Text passage.
# # # #

Whole-brain activation analysis showed that Chinese characters, addressed characters, and assembled characters had similar activations in an extensive network, including the anterior cingulate cortex, supplementary motor cortex, bilateral prefrontal cortex, occipitoparietal cortex, and occipitotemporal cortex (see Figures 4A–C; Supplementary Table S1). Moreover, direct comparisons between Chinese characters and artificial language characters revealed that, compared with Chinese characters, assembled characters elicited greater activations in the bilateral precentral gyrus, temporoparietal cortex, fusiform gyrus and left inferior frontal gyrus (see Figure 4D; Supplementary Table S2), and addressed characters elicited stronger activations in the paracingulate gyrus, bilateral middle frontal gyrus, fusiform gyrus and left supramarginal gyrus (see Figure 4E; Supplementary Table S2).

Further comparisons between the two types of artificial language characters showed that assembled characters induced greater activations in the right supramarginal gyrus (see Figure 3A; Supplementary Table S3), whereas addressed characters evoked stronger activations in the paracingulate gyrus, bilateral middle frontal gyrus, inferior frontal gyrus, orbitofrontal cortex, precuneus cortex, lingual gyrus and fusiform gyrus (see Figure 3B; Supplementary Table S3).

A searchlight-based MVPA was used to investigate the differences in activation pattern between assembled and addressed characters. In this analysis, we trained and tested classifiers to distinguish assembled versus addressed characters. Results showed that nine brain regions showed significantly higher classification accuracy than the chance level (i.e., 50%), including the paracingulate gyrus (PCG), posterior cingulate gyrus (PCC), bilateral pars trianguris (PT), orbitofrontal cortex (OFC), middle temporal gyrus (MTG), and the left precuneus cortex (PCun; see Figure 3C; Supplementary Table S4). These results are generally consistent with brain regions reported in the activation analysis above.

# # # #

Records shown.
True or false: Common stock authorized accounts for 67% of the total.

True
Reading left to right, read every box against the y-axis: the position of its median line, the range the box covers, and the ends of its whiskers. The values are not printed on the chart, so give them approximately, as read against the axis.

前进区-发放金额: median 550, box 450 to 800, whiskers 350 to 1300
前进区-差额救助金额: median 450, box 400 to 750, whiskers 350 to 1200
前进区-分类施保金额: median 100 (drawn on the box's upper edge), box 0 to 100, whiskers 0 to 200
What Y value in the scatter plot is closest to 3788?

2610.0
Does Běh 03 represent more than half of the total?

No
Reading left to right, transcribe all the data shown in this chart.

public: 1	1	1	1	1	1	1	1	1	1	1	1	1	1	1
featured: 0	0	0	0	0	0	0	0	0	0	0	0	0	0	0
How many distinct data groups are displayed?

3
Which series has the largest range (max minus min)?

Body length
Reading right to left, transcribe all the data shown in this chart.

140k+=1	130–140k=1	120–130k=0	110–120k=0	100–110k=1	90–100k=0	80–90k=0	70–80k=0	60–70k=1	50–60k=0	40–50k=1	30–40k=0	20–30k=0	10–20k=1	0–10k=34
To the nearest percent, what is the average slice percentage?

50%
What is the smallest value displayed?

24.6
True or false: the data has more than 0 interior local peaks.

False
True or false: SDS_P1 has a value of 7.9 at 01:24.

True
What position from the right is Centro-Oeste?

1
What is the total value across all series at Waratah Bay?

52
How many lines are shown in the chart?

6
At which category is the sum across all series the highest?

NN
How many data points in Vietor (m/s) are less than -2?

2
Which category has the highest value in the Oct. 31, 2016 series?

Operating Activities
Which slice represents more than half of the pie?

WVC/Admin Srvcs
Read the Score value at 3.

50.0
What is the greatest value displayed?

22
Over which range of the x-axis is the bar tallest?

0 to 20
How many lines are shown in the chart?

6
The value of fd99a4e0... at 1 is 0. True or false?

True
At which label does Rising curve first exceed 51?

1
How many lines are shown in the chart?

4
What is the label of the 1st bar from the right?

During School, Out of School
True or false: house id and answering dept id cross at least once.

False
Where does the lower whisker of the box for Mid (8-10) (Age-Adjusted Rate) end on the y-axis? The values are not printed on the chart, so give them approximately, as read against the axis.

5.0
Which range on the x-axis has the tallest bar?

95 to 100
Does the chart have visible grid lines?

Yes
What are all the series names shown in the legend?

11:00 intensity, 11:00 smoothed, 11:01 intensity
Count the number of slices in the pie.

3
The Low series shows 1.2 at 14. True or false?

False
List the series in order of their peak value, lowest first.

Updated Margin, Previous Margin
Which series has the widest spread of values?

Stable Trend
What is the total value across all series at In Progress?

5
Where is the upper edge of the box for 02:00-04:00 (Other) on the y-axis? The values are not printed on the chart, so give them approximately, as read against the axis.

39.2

# # # #

What the exercise asks.
Transcribe the brain-activation passage on Chinese and artificial language characters from "A searchlight-based MVPA" to "activation analysis above.".

Answer.
A searchlight-based MVPA was used to investigate the differences in activation pattern between assembled and addressed characters. In this analysis, we trained and tested classifiers to distinguish assembled versus addressed characters. Results showed that nine brain regions showed significantly higher classification accuracy than the chance level (i.e., 50%), including the paracingulate gyrus (PCG), posterior cingulate gyrus (PCC), bilateral pars trianguris (PT), orbitofrontal cortex (OFC), middle temporal gyrus (MTG), and the left precuneus cortex (PCun; see Figure 3C; Supplementary Table S4). These results are generally consistent with brain regions reported in the activation analysis above.